Can you rewrite the listing below as a numbered list, one item per line, skipping blank lines and leaving the pictures out?

| Records for the task |
+ + + +
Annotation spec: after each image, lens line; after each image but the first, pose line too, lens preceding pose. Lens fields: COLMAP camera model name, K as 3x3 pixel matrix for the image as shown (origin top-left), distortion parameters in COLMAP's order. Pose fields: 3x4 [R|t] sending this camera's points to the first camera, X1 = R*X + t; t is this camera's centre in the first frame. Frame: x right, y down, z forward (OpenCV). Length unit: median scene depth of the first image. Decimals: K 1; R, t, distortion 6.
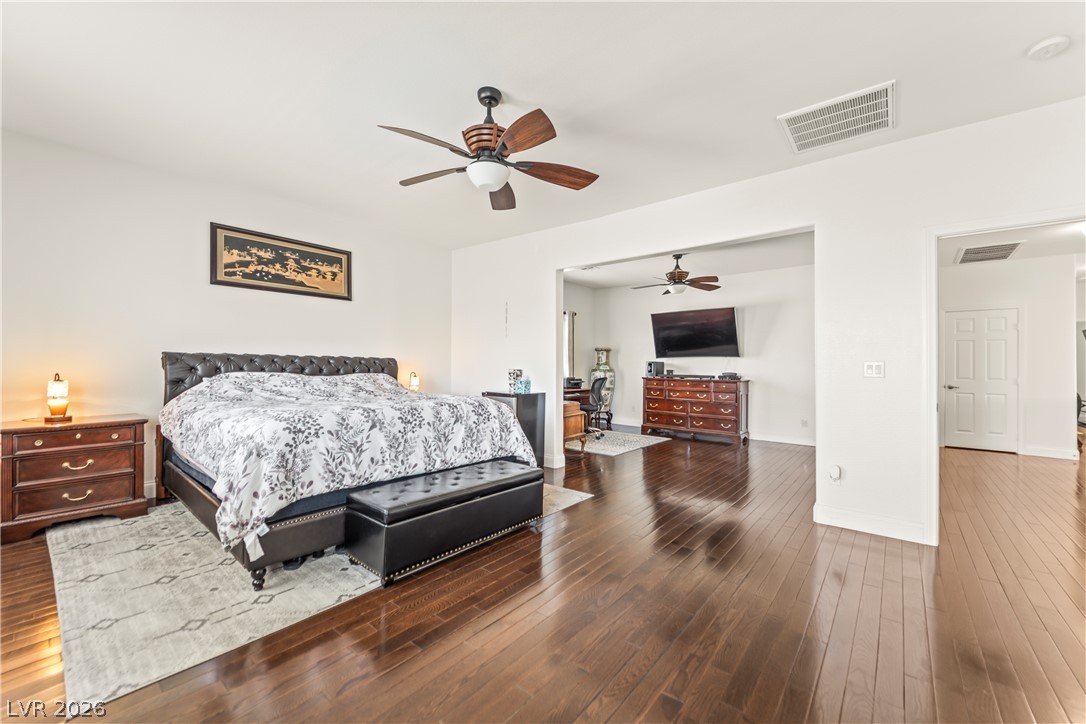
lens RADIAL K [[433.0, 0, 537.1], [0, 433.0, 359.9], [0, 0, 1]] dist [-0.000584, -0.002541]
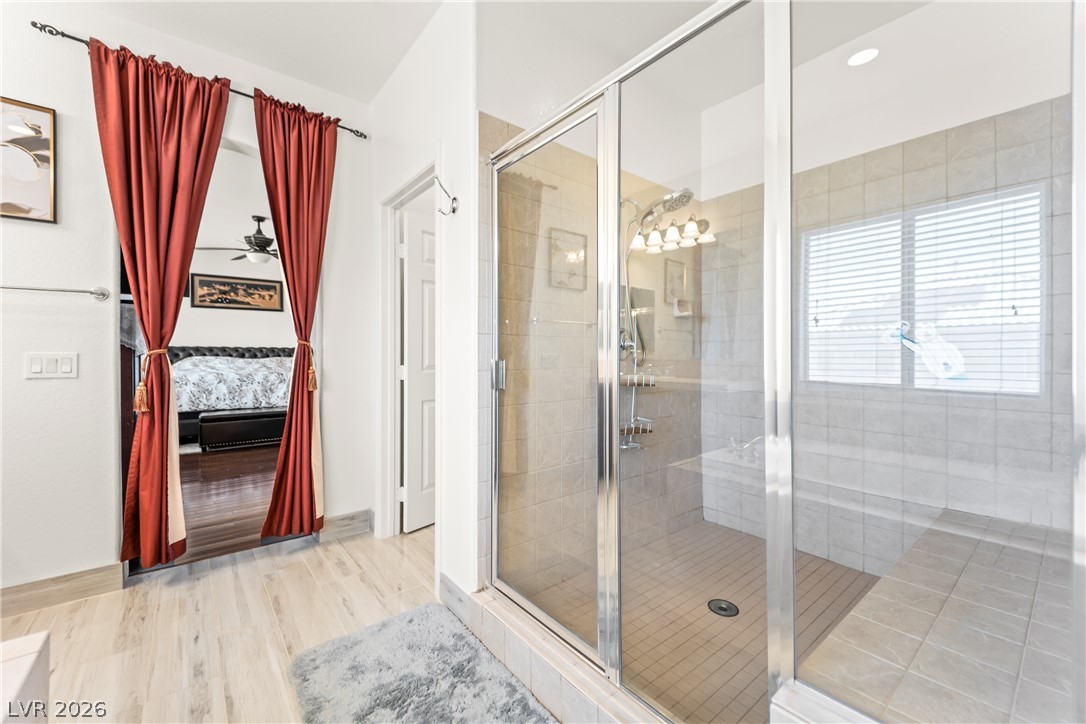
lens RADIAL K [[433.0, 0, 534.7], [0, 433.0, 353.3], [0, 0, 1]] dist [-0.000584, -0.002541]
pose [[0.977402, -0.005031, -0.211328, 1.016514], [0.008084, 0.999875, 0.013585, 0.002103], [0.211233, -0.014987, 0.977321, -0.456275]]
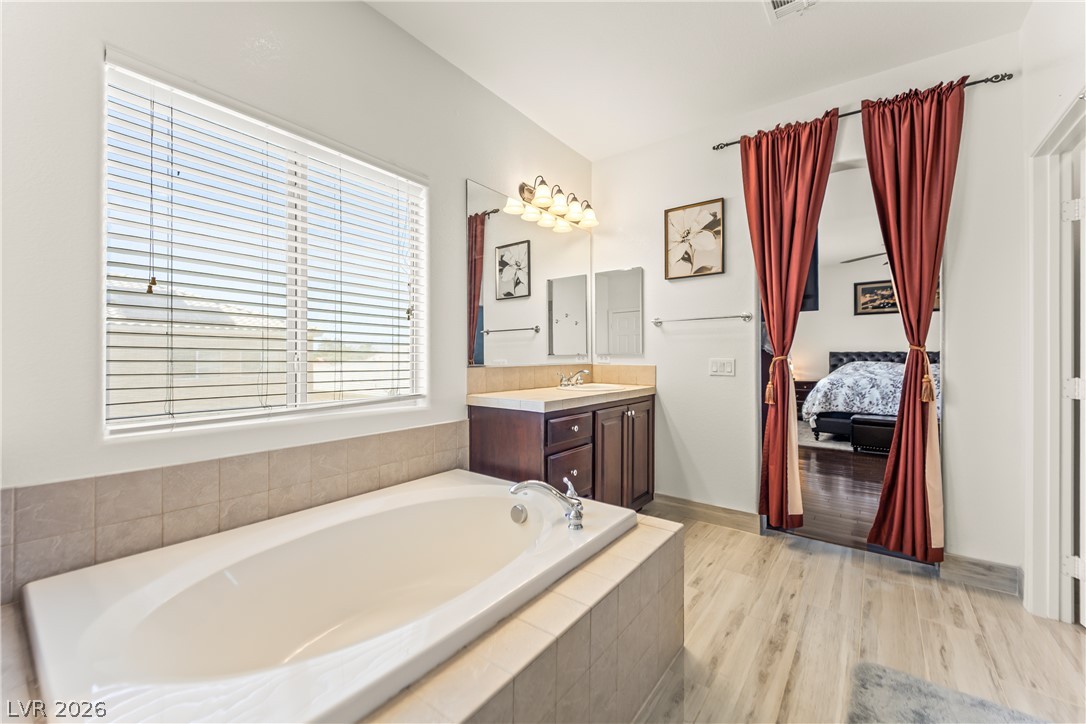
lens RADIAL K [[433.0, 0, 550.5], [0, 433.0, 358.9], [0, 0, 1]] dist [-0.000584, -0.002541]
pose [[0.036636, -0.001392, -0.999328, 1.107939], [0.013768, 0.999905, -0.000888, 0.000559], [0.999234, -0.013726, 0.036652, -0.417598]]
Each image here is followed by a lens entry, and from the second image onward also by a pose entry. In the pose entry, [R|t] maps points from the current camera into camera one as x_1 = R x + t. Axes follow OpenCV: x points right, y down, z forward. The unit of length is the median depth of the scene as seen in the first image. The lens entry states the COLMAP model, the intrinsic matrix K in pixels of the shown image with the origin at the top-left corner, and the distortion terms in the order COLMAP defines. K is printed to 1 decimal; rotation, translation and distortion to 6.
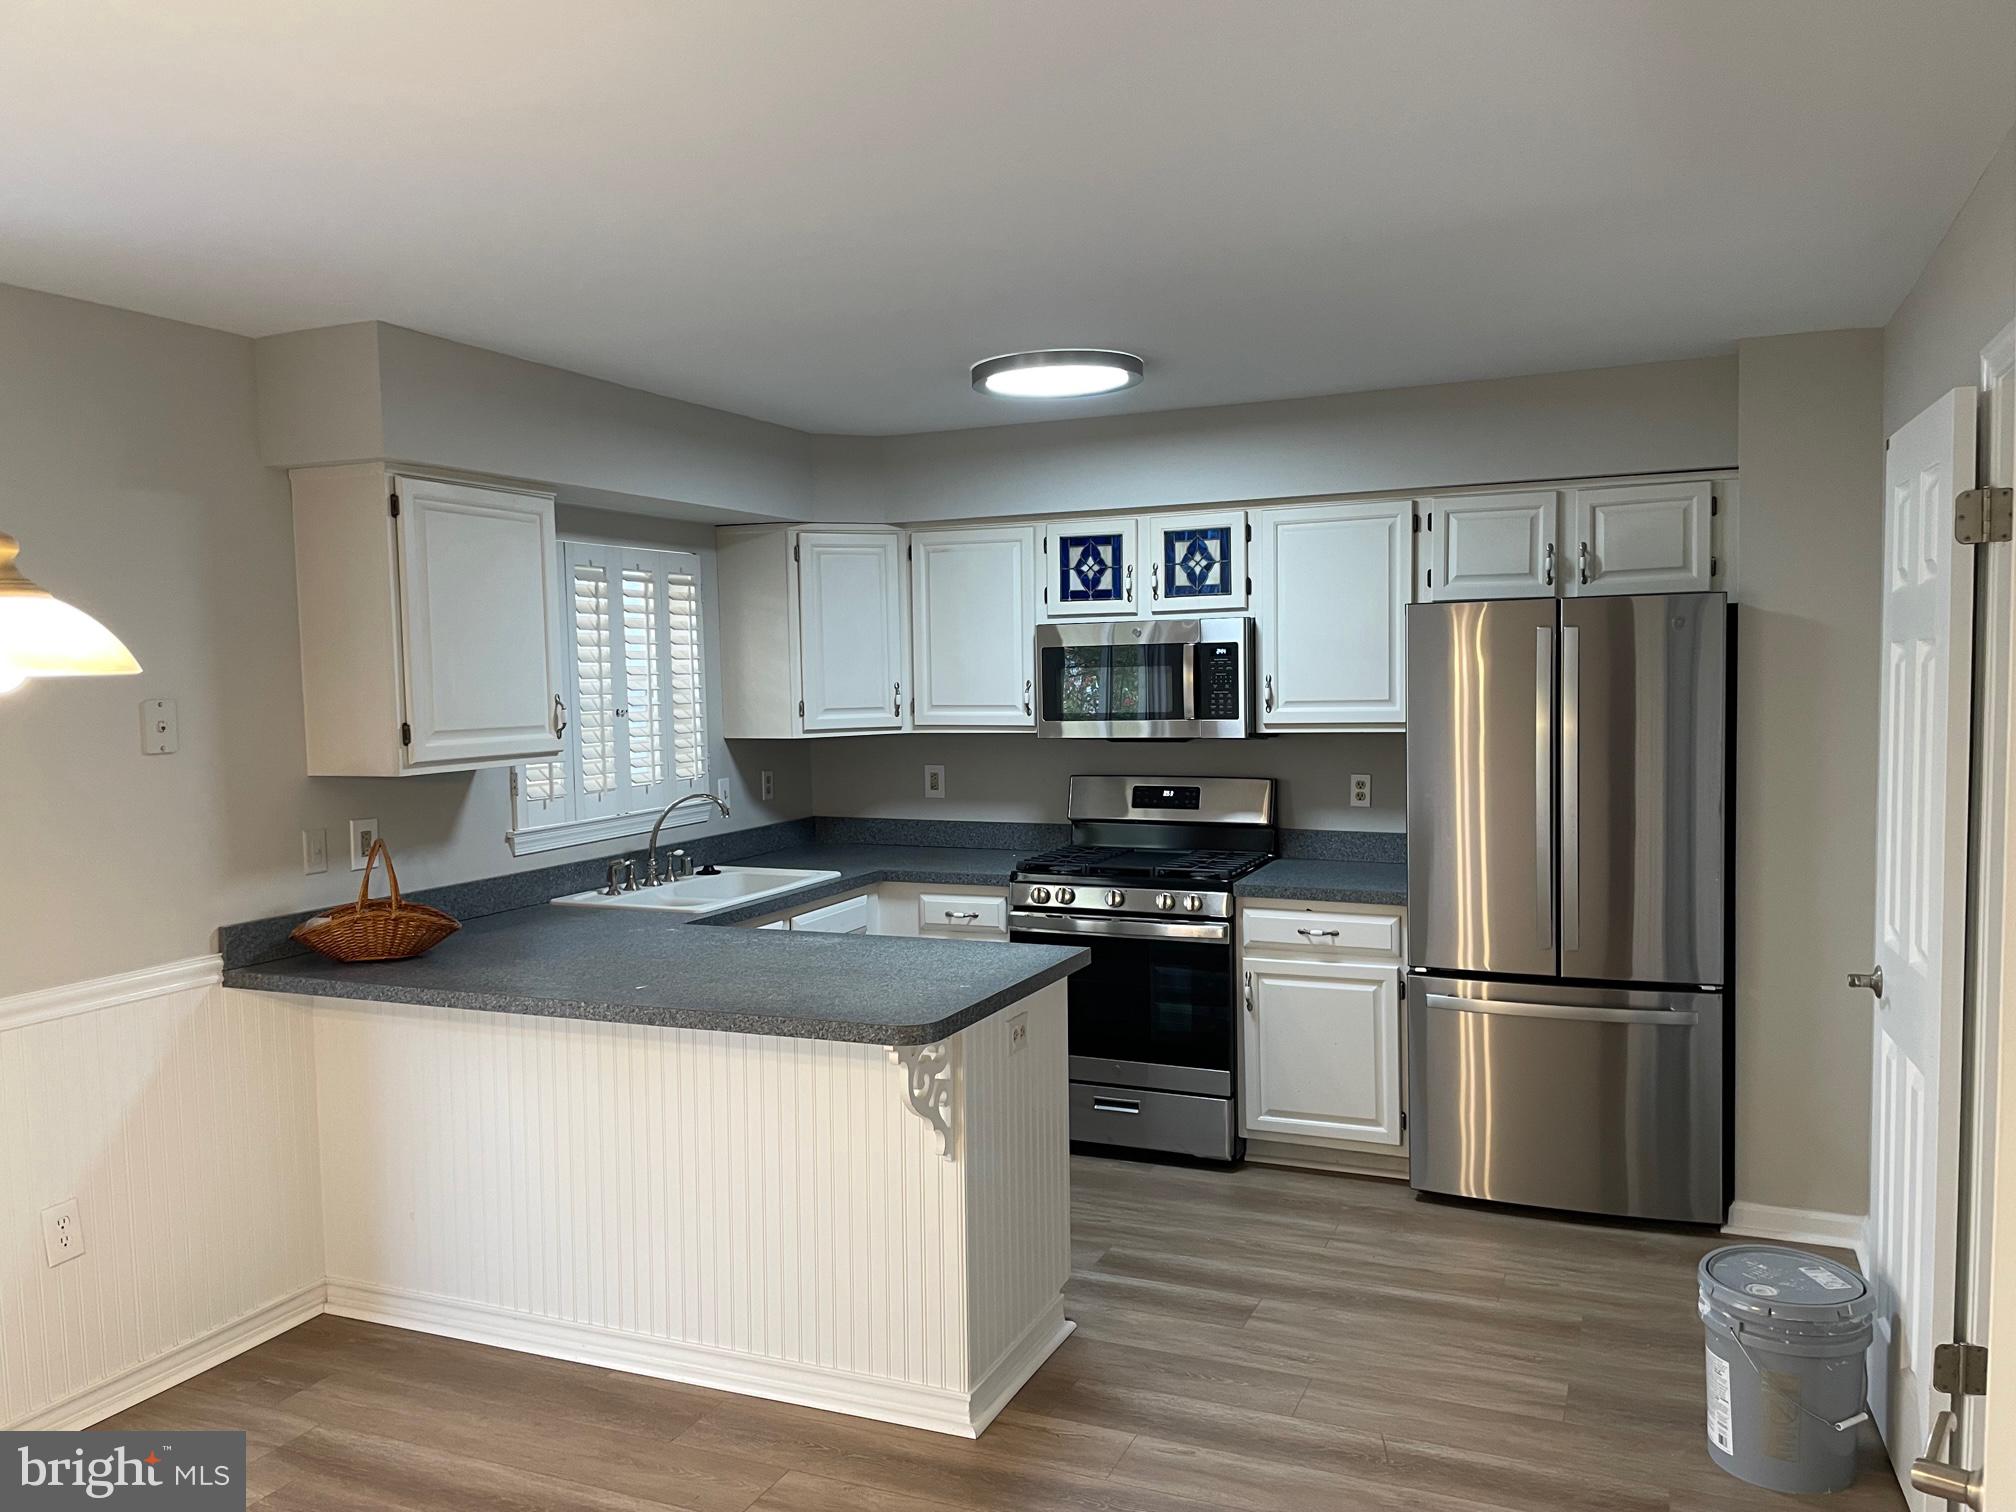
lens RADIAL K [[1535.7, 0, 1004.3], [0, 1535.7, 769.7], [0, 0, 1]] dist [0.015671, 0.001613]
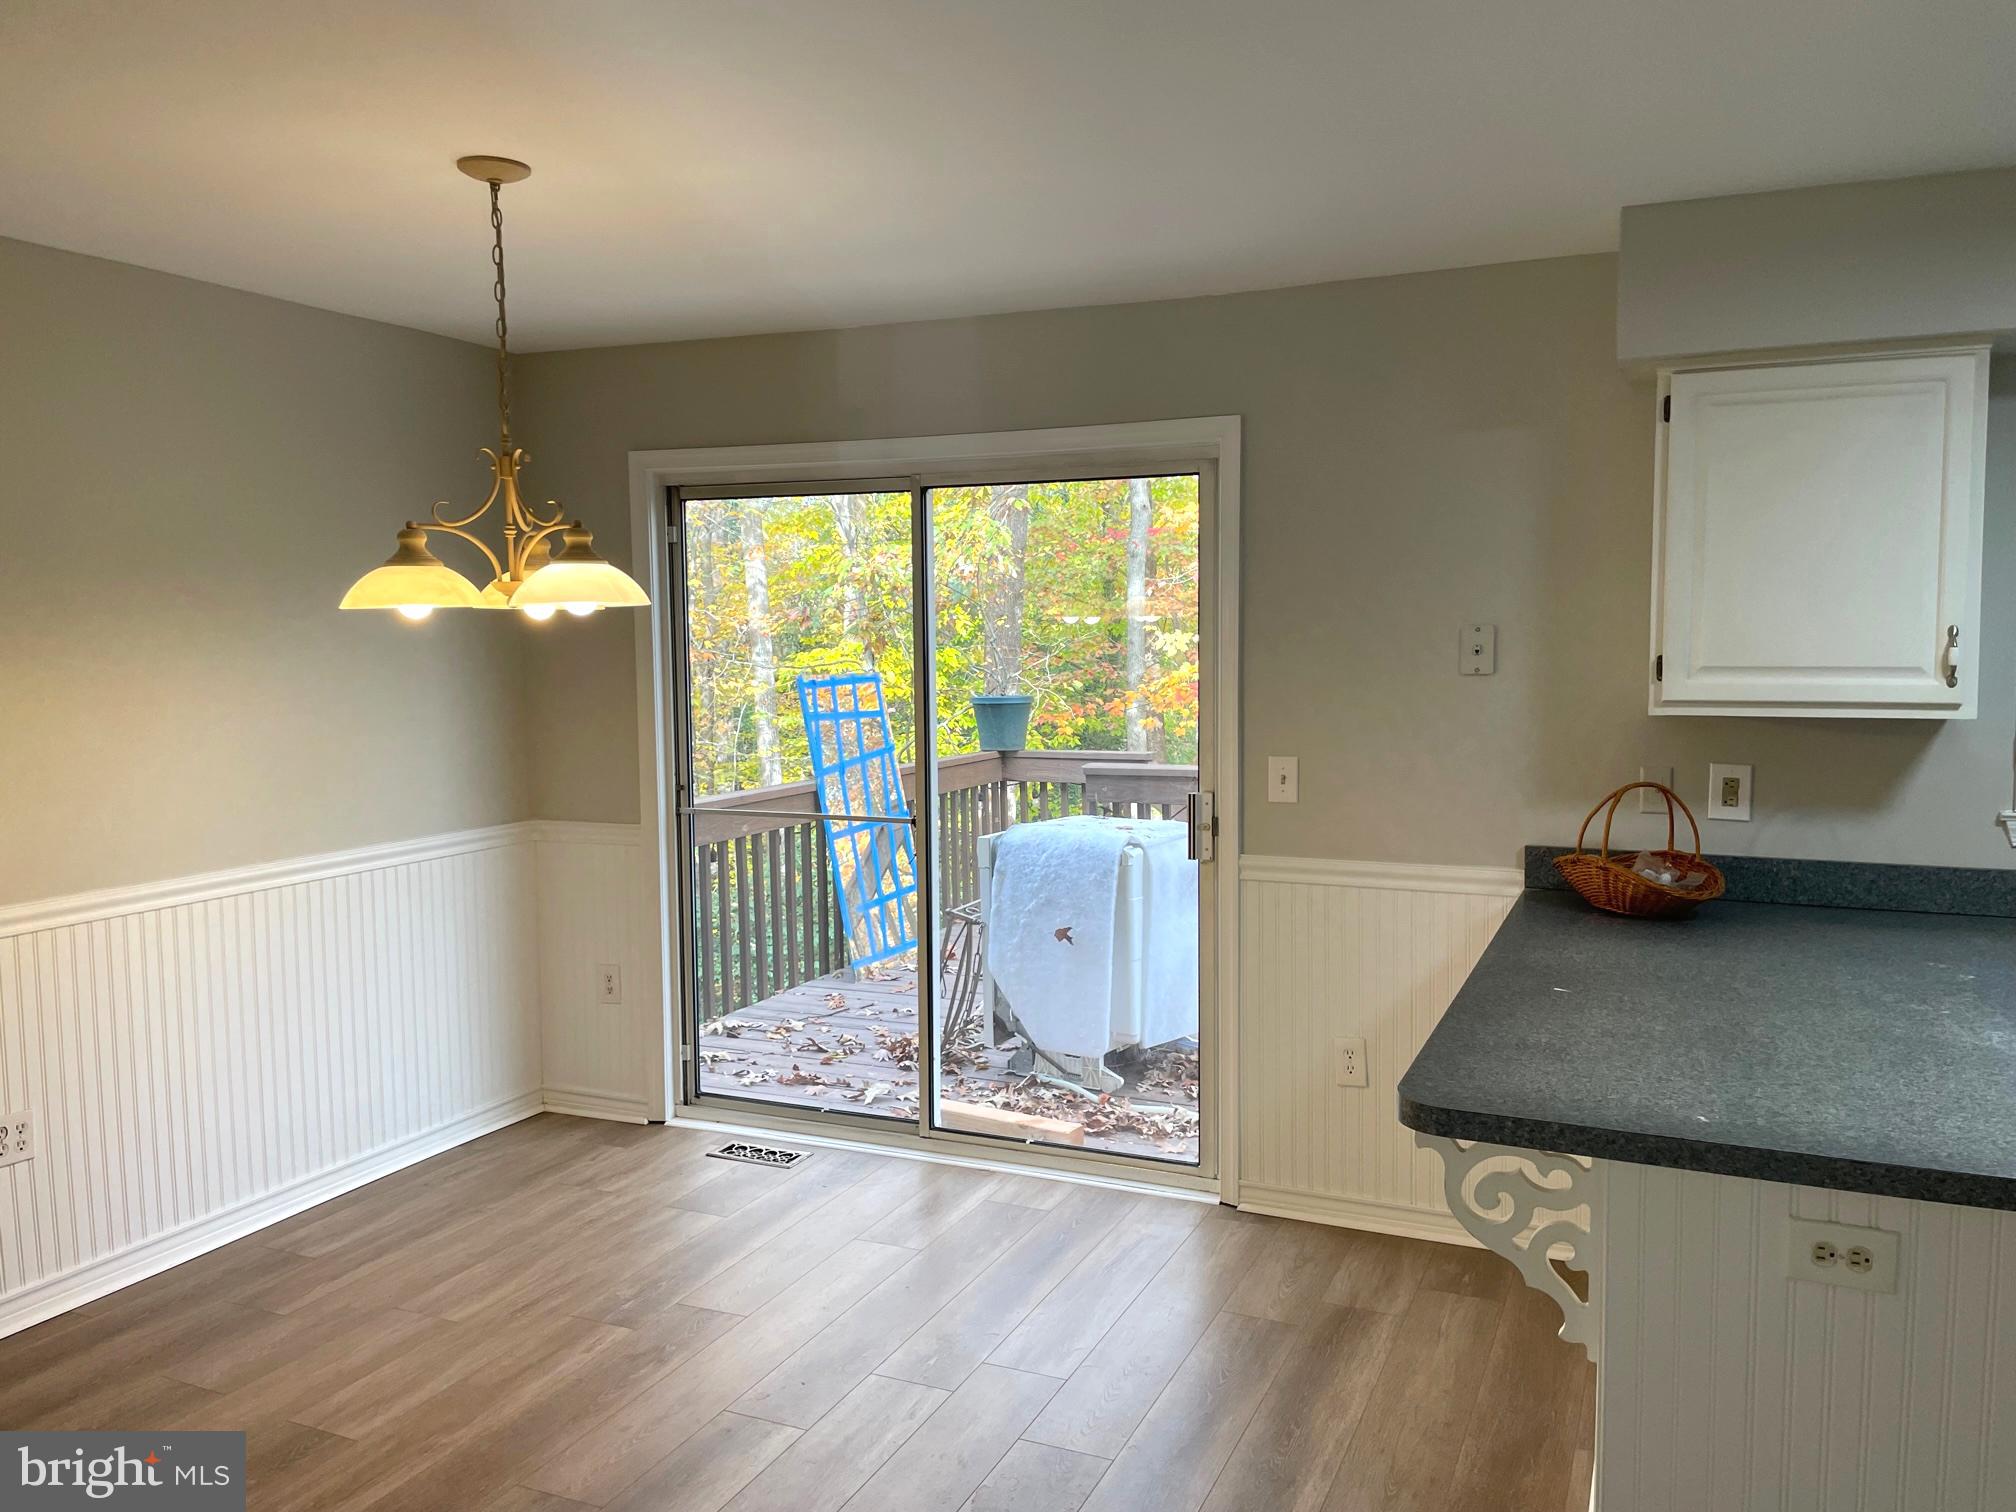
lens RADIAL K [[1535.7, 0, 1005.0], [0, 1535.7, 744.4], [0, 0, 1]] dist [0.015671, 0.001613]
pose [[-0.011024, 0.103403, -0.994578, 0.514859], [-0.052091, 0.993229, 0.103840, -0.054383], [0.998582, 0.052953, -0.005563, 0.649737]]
+ + + +
| Exercise solution |
1. Annotation spec: after each image, lens line; after each image but the first, pose line too, lens preceding pose. Lens fields: COLMAP camera model name, K as 3x3 pixel matrix for the image as shown (origin top-left), distortion parameters in COLMAP's order. Pose fields: 3x4 [R|t] sending this camera's points to the first camera, X1 = R*X + t; t is this camera's centre in the first frame. Frame: x right, y down, z forward (OpenCV). Length unit: median scene depth of the first image. Decimals: K 1; R, t, distortion 6.
2. lens RADIAL K [[433.0, 0, 537.1], [0, 433.0, 359.9], [0, 0, 1]] dist [-0.000584, -0.002541]
3. lens RADIAL K [[433.0, 0, 534.7], [0, 433.0, 353.3], [0, 0, 1]] dist [-0.000584, -0.002541]
4. pose [[0.977402, -0.005031, -0.211328, 1.016514], [0.008084, 0.999875, 0.013585, 0.002103], [0.211233, -0.014987, 0.977321, -0.456275]]
5. lens RADIAL K [[433.0, 0, 550.5], [0, 433.0, 358.9], [0, 0, 1]] dist [-0.000584, -0.002541]
6. pose [[0.036636, -0.001392, -0.999328, 1.107939], [0.013768, 0.999905, -0.000888, 0.000559], [0.999234, -0.013726, 0.036652, -0.417598]]
7. Each image here is followed by a lens entry, and from the second image onward also by a pose entry. In the pose entry, [R|t] maps points from the current camera into camera one as x_1 = R x + t. Axes follow OpenCV: x points right, y down, z forward. The unit of length is the median depth of the scene as seen in the first image. The lens entry states the COLMAP model, the intrinsic matrix K in pixels of the shown image with the origin at the top-left corner, and the distortion terms in the order COLMAP defines. K is printed to 1 decimal; rotation, translation and distortion to 6.
8. lens RADIAL K [[1535.7, 0, 1004.3], [0, 1535.7, 769.7], [0, 0, 1]] dist [0.015671, 0.001613]
9. lens RADIAL K [[1535.7, 0, 1005.0], [0, 1535.7, 744.4], [0, 0, 1]] dist [0.015671, 0.001613]
10. pose [[-0.011024, 0.103403, -0.994578, 0.514859], [-0.052091, 0.993229, 0.103840, -0.054383], [0.998582, 0.052953, -0.005563, 0.649737]]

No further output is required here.